— DIRECTIONS FOR THIS TASK —
What lines of the data below hold the string "down"? Copy each one out.

[Stored items]

+ + +

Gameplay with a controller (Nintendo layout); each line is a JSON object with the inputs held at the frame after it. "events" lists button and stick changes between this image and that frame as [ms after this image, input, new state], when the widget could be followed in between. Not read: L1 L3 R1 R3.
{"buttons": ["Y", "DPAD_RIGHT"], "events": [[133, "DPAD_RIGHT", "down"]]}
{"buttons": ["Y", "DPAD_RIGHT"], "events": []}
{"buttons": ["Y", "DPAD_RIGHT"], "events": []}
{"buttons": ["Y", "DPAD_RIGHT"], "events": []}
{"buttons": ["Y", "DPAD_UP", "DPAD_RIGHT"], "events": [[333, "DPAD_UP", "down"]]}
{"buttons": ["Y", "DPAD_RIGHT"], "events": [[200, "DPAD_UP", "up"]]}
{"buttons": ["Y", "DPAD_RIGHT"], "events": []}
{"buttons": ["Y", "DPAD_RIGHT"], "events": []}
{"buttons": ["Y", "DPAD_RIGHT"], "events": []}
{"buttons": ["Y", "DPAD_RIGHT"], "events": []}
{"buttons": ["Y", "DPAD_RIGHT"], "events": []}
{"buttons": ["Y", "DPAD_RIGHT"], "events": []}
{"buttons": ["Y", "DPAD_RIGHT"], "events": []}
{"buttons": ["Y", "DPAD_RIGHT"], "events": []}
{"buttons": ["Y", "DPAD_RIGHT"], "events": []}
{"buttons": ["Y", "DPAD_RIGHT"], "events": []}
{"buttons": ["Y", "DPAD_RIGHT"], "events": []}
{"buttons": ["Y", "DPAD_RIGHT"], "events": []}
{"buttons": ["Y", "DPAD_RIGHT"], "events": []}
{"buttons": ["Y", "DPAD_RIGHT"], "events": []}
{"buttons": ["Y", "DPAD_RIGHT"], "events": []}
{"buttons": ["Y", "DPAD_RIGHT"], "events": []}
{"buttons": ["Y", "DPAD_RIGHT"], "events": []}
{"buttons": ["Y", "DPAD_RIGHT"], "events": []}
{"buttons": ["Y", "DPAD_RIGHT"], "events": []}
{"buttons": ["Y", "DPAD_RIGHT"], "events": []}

+ + +

— FINISHED EXERCISE —
{"buttons": ["Y", "DPAD_RIGHT"], "events": [[133, "DPAD_RIGHT", "down"]]}
{"buttons": ["Y", "DPAD_UP", "DPAD_RIGHT"], "events": [[333, "DPAD_UP", "down"]]}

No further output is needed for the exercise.